Displays a Rich-formatted analytics dashboard in the terminal with tables and sparklines.

# Show all-time analytics
malwar analytics summary

# Limit to last 30 days
malwar analytics summary --days 30

The dashboard includes:

  • Overview panel with total scans, findings, average risk score, and verdict breakdown
  • Sparkline showing daily scan volume
  • Verdict distribution table with percentages
  • Top triggered rules table
  • Detection layer effectiveness table
  • Threat category breakdown table
  • Week-over-week comparison with change percentage
  • Anomaly alerts if sudden spikes are detected

Analytics Module Architecture

src/malwar/analytics/
    __init__.py          # Public API
    aggregator.py        # AnalyticsAggregator class
    trends.py            # TrendAnalyzer class
    heatmap.py           # HeatmapGenerator class

AnalyticsAggregator

The AnalyticsAggregator is a pure in-memory aggregator.

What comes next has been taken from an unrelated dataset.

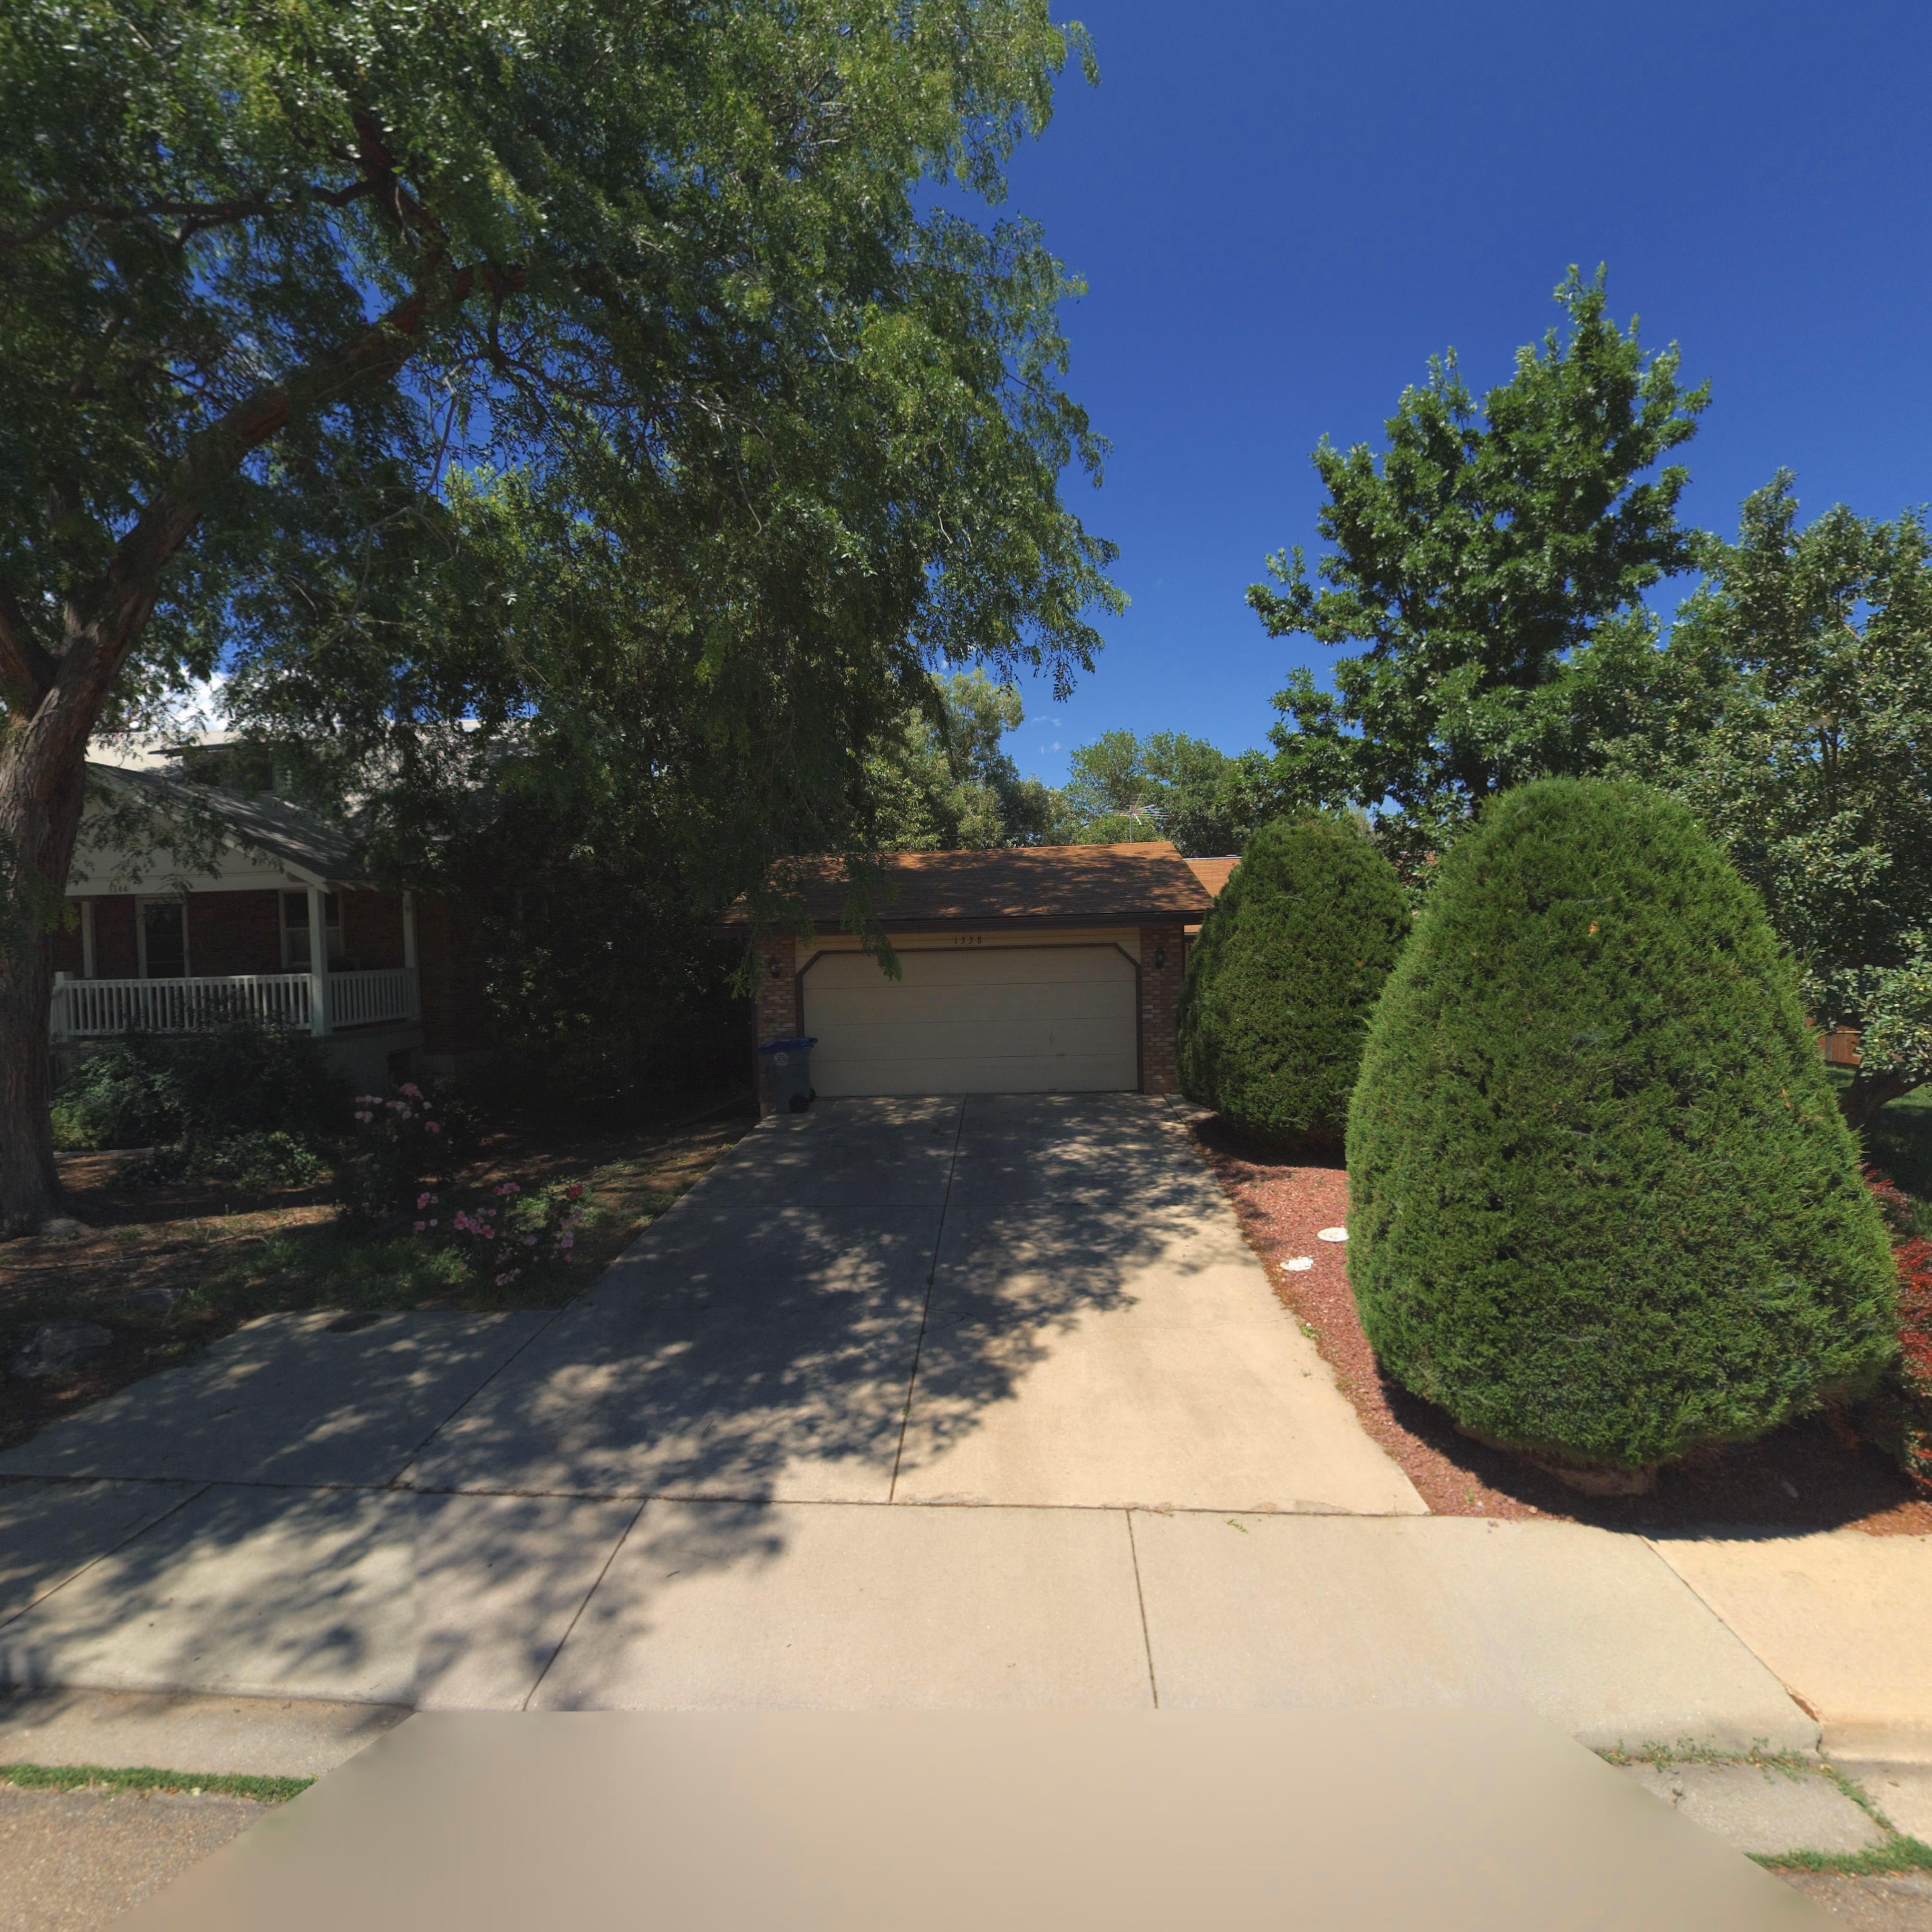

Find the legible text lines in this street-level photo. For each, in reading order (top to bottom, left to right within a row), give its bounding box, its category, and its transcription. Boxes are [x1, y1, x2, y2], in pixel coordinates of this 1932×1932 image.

It accepts lists of ScanRecord and FindingRecord dataclasses and computes:

  • Scan volume over time (hourly/daily/weekly/monthly buckets)
  • Verdict distribution (pie chart data)
  • Risk score distribution (histogram data)
  • Top triggered rules (count by rule_id)
  • Threat category breakdown
  • Detection layer effectiveness (findings per layer)
  • Average scan latency over time

TrendAnalyzer

The TrendAnalyzer provides:

  • Moving averages — configurable window over volume or risk metrics
  • Period-over-period comparison — e.g. this week vs last week
  • Anomaly detection — z-score based spike detection for scan volume and malicious scan rates

HeatmapGenerator

The HeatmapGenerator produces:

  • Activity heatmap — 7 x 24 grid of scan counts by day-of-week and hour-of-day
  • Severity heatmap — 7 x 5 grid of finding counts by day-of-week and severity level

Both full grids (with zeros) and sparse representations (non-zero only) are available.

Data Model

The analytics module operates on two lightweight dataclasses:

@dataclass(frozen=True, slots=True)
class ScanRecord:
    scan_id: str
    verdict: str
    risk_score: int
    started_at: datetime
    duration_ms: int | None = None
    layers_executed: list[str] = field(default_factory=list)

@dataclass(frozen=True, slots=True)
class FindingRecord:
    finding_id: str
    scan_id: str
    rule_id: str
    category: str
    detector_layer: str
    severity: str

These are populated from the scans and findings database tables by the API layer.